Say $y\in[0,1]$. Start with an enumeration $r_1,\dots$ of the rationals in $(0,1)$. When I say "choose a rational such that [whatever]" I mean you should choose the first rational currently on that list that satisfies [whatever], and then cross it off the list.

Start by choosing $10$ rationals in $I_1=(y-1/10,y+1/10)$. Then choose one rational in $[0,1]\setminus I_1$. Then choose $100$ rationals in $I_2=(y-1/100,y+1/100)$, and then choose one rational in $[0,1]\setminus I_2$. Etc.

First, note we have in fact defined a reordering of the original list. No rational appears in the new ordering more than once, because it is crossed off the original list the first time it is chosen. And every rational appears on the new list. In fact you can show by induction on $n$ that $r_n$ must be chosen at some stage: By induction you can assume that every $r_j$ for $j<n$ is chosen at some stage. So at some stage $r_n$ is the first remaining entry on the original list; hence it will be chosen soon, since either it's in $I_k$ or not.

And for large $n$ the vast majority of the rationals in the first $n$ elements of the new ordering are very close to $y$, hence $x_n\to y$.

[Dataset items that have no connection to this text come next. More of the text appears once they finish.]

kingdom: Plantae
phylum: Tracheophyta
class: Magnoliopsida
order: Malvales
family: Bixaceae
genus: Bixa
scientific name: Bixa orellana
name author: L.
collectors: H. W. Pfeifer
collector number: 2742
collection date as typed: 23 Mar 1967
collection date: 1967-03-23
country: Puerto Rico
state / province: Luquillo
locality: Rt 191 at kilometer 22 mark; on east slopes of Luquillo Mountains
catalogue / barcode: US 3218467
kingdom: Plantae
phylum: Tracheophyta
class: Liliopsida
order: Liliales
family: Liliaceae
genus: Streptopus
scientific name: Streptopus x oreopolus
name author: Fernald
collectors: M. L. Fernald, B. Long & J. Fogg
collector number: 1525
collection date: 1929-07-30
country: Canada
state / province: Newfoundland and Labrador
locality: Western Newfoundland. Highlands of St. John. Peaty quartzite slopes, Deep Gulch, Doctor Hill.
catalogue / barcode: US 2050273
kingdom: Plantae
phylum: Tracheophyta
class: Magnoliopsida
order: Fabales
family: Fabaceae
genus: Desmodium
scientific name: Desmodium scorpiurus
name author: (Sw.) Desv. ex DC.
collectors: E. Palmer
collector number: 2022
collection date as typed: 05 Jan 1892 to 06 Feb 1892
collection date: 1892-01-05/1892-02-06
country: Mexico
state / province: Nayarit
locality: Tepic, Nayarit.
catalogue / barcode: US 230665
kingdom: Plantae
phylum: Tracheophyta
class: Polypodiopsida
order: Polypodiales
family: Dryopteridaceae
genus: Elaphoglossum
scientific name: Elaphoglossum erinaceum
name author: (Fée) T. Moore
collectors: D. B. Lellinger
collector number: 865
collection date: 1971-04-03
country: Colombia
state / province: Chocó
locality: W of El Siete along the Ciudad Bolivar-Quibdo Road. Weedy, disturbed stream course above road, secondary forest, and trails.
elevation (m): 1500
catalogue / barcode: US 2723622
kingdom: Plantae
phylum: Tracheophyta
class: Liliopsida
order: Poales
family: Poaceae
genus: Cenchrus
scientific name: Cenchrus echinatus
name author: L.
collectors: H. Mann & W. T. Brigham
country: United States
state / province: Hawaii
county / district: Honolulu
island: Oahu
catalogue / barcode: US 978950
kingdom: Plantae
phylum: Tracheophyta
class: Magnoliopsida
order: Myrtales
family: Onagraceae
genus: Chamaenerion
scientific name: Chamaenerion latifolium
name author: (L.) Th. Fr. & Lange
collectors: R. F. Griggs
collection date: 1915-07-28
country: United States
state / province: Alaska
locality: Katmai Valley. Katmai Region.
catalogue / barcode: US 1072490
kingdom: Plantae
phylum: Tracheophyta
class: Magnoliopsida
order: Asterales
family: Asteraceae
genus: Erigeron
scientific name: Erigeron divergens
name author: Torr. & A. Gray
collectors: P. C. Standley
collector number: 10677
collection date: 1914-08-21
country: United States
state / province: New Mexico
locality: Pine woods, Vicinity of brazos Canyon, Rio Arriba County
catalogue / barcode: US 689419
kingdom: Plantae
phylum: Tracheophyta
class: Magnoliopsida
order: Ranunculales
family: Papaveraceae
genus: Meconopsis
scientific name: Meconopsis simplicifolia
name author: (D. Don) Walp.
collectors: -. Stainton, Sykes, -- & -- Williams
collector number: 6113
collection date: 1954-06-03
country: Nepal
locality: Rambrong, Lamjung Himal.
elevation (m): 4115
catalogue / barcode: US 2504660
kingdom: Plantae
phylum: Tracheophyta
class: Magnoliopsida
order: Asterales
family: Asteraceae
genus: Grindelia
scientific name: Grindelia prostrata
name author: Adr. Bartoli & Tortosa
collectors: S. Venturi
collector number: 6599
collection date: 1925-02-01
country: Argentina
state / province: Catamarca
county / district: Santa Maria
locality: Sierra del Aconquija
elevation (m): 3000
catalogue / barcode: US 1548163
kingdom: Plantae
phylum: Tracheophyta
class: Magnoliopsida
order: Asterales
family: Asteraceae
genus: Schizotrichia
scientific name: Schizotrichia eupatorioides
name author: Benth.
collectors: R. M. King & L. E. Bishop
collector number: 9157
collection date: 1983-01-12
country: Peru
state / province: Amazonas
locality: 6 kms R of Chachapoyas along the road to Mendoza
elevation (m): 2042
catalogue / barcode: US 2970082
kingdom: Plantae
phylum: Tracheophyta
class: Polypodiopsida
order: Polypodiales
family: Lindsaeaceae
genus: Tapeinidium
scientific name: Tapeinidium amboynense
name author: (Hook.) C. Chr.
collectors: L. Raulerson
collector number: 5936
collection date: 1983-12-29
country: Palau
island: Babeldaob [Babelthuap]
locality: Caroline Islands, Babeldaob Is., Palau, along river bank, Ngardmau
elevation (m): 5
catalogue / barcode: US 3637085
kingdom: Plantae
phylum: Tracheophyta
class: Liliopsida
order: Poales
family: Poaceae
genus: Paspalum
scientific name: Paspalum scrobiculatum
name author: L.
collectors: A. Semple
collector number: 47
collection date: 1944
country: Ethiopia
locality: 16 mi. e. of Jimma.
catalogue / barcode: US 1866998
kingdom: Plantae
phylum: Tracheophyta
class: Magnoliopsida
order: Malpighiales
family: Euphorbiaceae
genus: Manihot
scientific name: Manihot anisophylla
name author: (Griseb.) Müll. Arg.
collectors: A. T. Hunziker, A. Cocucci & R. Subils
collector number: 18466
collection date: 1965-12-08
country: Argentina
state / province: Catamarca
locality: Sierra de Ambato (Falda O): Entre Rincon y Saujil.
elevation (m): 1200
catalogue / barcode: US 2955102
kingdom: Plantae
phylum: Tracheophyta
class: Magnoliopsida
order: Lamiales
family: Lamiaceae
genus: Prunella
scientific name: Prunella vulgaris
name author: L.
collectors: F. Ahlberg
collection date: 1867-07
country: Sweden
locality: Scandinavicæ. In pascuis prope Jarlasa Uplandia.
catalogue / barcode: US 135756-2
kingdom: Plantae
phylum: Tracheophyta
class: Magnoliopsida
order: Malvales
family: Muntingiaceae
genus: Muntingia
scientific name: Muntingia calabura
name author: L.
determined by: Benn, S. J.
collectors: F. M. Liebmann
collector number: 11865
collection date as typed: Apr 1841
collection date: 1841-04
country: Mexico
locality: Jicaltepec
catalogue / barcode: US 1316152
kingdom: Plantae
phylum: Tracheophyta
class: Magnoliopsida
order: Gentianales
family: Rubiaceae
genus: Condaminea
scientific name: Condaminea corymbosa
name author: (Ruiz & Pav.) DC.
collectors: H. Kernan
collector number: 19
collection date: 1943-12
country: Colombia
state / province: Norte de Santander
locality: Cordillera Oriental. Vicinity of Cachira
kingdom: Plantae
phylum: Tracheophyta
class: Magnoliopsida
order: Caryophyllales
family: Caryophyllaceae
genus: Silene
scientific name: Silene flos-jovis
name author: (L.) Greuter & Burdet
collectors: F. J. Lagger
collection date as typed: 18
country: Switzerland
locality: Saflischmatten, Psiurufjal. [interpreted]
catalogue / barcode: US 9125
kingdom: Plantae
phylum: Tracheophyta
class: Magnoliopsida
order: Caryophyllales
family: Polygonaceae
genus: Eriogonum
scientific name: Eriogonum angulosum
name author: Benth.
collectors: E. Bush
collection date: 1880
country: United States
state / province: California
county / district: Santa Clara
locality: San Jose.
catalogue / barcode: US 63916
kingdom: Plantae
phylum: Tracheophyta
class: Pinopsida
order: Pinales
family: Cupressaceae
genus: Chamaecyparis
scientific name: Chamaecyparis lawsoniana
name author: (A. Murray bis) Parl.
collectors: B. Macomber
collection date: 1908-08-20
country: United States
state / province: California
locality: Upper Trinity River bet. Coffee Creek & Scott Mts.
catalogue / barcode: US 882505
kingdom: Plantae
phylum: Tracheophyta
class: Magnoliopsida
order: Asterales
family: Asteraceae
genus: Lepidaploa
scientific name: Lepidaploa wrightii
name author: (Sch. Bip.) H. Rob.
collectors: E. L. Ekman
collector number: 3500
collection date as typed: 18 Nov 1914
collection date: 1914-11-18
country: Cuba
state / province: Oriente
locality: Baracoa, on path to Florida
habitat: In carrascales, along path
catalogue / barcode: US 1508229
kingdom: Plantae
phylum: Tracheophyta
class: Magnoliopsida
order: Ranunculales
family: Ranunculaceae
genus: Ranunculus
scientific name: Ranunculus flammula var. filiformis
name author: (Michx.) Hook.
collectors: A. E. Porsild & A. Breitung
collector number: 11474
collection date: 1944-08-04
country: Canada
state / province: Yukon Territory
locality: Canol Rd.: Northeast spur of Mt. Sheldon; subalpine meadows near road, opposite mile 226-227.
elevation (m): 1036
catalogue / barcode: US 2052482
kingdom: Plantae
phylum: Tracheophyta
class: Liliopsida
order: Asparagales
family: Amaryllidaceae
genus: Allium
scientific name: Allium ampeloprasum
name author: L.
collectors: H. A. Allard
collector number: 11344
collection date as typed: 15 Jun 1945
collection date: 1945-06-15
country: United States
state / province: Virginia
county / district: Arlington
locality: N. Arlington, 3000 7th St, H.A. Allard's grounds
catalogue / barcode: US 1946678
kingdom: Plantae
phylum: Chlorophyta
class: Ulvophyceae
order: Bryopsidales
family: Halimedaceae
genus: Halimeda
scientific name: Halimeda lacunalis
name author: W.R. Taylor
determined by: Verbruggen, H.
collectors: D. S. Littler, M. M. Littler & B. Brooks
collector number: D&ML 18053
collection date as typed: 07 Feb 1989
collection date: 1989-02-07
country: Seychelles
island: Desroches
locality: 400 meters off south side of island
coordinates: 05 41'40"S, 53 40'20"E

(Similarly, to get $x_n$ to diverge: Start with a large number of rationals near $0$. Follow with a huge number of rationals near $1$, then a stupendous number of rationals near $0$...)

Answer 2

It depends on the order that you put them.
For example, let $A=(0,1/10]$, $B=(1/10,2/10]$ and $C=(2/10,1)$.
Pick one number from $A$, one from $B$, one from $C$ and repeat. The average will be less than $(\frac1{10}+\frac2{10}+1)/3=13/30$.